*Aim:*
Format the lines in the records below as a JSON list of strings, one string per line and no blank lines, starting at the line containing "genus: Aconitum" and ending at the line containing "scientific name: Monotropa uniflora". Include only those lines.

*Data excerpts:*

## Begin

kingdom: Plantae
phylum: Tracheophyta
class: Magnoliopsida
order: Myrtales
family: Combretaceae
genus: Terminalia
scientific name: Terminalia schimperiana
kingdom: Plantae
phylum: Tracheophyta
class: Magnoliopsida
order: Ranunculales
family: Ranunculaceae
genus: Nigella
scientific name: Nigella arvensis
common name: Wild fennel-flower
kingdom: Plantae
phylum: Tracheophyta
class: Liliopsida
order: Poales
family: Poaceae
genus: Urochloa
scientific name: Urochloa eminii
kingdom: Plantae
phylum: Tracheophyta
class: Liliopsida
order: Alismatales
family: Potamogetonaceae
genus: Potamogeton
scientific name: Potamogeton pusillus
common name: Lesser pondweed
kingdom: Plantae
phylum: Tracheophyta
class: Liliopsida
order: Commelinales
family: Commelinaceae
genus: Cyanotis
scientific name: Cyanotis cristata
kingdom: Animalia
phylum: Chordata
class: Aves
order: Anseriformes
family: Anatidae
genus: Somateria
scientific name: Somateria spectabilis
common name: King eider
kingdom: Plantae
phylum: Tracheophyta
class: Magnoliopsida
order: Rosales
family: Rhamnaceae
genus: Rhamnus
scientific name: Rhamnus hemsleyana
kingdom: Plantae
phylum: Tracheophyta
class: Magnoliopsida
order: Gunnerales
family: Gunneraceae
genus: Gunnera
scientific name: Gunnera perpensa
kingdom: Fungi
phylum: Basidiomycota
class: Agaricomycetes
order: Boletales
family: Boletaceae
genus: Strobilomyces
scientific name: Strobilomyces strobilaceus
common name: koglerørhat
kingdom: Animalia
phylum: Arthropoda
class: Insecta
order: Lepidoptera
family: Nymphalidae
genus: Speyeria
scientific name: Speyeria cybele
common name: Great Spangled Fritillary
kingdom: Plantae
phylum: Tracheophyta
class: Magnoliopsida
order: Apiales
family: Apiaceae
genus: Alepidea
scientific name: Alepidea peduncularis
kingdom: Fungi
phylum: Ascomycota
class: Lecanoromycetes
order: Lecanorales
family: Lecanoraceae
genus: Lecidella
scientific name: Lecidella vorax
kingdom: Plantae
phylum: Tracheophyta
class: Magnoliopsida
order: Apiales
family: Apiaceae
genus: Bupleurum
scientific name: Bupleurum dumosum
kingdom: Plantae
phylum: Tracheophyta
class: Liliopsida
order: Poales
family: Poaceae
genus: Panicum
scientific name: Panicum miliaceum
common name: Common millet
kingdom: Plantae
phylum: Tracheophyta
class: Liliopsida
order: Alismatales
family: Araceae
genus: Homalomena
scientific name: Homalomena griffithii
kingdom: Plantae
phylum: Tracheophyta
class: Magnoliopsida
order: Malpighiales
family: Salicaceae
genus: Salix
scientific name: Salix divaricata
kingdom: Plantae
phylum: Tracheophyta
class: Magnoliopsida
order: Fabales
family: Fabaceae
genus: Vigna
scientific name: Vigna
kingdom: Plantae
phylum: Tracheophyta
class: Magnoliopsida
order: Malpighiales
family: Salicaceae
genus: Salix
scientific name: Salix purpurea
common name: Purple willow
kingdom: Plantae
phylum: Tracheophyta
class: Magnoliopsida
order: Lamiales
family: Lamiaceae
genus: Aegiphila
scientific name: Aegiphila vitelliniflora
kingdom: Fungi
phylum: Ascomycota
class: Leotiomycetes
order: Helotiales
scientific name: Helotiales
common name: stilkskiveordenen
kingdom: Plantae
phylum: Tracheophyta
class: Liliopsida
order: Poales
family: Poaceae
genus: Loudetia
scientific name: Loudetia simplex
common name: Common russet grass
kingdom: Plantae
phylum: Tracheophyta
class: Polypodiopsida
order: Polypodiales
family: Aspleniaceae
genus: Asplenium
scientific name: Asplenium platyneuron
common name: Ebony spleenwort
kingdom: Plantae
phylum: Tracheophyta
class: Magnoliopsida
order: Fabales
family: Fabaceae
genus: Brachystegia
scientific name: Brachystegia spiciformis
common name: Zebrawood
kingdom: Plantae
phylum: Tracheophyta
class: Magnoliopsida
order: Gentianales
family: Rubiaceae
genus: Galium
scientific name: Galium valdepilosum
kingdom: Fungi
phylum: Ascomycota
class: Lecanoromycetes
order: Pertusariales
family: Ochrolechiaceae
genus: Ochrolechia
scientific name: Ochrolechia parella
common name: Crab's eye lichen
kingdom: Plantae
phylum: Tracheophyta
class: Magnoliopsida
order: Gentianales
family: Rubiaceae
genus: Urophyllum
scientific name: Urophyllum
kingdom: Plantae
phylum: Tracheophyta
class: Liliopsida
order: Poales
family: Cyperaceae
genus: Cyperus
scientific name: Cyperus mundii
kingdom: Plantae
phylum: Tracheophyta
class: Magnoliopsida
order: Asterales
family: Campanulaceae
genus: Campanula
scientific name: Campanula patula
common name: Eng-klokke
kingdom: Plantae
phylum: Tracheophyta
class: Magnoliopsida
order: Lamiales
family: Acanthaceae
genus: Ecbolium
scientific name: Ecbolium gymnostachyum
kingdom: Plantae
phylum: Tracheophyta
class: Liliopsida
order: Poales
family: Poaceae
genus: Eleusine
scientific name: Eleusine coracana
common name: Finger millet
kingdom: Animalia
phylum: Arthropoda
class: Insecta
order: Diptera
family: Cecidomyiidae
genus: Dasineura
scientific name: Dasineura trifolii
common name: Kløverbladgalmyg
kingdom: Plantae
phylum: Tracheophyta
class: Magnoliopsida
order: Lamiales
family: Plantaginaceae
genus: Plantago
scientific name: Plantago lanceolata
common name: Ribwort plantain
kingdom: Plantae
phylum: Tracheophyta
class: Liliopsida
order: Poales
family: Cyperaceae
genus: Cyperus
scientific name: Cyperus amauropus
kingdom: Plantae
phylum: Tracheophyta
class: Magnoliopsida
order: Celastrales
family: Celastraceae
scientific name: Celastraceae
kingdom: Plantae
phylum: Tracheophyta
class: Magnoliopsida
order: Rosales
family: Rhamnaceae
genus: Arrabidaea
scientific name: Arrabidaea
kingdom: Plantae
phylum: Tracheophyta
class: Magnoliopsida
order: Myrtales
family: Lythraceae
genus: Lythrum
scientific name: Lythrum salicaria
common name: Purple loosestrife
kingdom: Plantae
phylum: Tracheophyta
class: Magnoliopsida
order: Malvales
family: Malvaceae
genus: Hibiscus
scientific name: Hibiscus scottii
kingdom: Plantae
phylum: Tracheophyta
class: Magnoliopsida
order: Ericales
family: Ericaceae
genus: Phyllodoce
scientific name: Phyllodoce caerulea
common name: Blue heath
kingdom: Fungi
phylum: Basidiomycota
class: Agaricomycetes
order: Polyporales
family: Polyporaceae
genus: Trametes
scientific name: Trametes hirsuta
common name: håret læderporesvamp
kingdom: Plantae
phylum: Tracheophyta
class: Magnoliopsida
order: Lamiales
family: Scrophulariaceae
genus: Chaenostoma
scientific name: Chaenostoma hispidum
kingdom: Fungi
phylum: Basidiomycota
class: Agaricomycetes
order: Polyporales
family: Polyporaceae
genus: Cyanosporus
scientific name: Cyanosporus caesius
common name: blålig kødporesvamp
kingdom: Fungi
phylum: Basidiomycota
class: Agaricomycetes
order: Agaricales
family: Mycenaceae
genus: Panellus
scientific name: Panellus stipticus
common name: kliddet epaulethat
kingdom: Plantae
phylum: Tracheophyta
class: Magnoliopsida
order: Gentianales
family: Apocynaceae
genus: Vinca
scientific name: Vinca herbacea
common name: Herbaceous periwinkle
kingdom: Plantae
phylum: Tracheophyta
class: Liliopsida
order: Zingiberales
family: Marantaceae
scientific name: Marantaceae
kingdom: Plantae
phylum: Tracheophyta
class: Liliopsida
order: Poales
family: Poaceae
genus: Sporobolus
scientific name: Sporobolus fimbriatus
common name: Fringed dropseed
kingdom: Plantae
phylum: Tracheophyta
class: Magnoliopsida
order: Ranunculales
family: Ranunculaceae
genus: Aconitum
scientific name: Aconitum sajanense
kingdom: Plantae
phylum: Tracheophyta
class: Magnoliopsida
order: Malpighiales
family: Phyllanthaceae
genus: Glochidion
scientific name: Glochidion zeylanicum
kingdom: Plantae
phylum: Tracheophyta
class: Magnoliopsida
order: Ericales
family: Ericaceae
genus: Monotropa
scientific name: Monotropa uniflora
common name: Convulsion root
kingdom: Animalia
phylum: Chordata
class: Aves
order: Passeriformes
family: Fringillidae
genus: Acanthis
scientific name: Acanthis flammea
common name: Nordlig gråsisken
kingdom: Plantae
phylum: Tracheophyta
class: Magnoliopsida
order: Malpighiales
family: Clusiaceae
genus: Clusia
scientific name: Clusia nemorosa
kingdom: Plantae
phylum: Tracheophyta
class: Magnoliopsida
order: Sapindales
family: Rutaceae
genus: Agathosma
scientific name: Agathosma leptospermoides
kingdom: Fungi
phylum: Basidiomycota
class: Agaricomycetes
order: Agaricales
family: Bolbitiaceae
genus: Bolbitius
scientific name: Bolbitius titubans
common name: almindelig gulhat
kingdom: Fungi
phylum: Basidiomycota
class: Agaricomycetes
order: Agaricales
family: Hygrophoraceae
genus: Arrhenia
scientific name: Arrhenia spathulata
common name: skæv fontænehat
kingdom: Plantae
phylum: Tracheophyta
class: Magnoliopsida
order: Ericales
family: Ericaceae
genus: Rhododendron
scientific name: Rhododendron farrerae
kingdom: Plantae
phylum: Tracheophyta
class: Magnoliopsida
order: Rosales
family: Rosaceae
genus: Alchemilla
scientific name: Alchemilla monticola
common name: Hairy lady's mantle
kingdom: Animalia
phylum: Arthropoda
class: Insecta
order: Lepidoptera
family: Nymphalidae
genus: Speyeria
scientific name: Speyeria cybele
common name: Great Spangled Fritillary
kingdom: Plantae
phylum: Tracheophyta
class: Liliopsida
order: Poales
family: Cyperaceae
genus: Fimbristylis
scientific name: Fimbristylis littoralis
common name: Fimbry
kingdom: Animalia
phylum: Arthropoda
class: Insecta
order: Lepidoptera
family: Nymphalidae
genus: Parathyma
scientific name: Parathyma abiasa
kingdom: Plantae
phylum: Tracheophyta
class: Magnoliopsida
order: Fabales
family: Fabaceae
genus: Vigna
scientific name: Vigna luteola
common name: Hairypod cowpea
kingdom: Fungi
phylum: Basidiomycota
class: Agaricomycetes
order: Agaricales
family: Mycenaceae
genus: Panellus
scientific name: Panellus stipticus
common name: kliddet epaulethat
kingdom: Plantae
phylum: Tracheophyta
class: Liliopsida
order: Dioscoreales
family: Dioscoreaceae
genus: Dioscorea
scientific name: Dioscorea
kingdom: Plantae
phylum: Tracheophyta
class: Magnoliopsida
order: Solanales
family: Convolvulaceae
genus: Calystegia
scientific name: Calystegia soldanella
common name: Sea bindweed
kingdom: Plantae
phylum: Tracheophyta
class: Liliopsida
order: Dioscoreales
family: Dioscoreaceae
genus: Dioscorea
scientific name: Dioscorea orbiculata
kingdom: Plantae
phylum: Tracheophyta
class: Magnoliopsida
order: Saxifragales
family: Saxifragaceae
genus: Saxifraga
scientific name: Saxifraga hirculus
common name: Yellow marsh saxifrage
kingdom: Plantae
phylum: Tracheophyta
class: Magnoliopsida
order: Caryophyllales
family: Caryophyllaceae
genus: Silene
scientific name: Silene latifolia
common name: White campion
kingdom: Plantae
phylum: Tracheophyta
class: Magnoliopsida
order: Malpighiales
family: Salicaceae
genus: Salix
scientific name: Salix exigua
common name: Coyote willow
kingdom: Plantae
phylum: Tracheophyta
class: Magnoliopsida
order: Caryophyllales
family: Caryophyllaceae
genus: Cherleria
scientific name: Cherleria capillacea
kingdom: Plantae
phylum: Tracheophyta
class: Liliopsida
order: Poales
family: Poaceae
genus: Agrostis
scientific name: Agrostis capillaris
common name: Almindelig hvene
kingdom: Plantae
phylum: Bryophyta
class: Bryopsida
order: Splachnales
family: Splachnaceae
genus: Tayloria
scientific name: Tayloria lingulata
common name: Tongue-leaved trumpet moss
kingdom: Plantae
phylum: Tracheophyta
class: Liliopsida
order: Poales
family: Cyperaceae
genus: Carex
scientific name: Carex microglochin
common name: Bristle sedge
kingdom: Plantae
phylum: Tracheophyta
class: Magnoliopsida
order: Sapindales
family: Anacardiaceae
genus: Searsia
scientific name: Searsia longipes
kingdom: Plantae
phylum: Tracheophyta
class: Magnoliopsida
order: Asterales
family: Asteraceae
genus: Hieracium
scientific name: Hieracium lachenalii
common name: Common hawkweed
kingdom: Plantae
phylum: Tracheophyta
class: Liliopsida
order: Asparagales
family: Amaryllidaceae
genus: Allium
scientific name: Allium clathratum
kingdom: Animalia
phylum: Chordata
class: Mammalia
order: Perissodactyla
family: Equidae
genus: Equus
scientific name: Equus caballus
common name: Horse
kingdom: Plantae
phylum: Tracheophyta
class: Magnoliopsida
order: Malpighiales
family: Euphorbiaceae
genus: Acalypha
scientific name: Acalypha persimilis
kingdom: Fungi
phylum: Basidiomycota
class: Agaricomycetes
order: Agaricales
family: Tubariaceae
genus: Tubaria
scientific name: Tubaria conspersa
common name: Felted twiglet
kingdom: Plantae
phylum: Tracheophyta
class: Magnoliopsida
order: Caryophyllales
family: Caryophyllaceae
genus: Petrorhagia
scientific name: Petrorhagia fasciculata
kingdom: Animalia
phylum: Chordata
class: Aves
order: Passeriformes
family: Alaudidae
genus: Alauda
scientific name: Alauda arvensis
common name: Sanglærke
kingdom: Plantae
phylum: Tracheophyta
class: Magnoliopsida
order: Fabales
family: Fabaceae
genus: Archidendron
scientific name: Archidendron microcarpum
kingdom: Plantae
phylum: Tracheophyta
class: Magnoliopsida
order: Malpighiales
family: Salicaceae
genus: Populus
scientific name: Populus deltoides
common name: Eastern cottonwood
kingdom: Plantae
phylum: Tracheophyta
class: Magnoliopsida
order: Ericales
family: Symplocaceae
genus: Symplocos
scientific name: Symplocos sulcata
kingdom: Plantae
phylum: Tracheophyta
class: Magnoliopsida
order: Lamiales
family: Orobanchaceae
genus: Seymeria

## End

*Result below:*
[
  "genus: Aconitum",
  "scientific name: Aconitum sajanense",
  "kingdom: Plantae",
  "phylum: Tracheophyta",
  "class: Magnoliopsida",
  "order: Malpighiales",
  "family: Phyllanthaceae",
  "genus: Glochidion",
  "scientific name: Glochidion zeylanicum",
  "kingdom: Plantae",
  "phylum: Tracheophyta",
  "class: Magnoliopsida",
  "order: Ericales",
  "family: Ericaceae",
  "genus: Monotropa",
  "scientific name: Monotropa uniflora"
]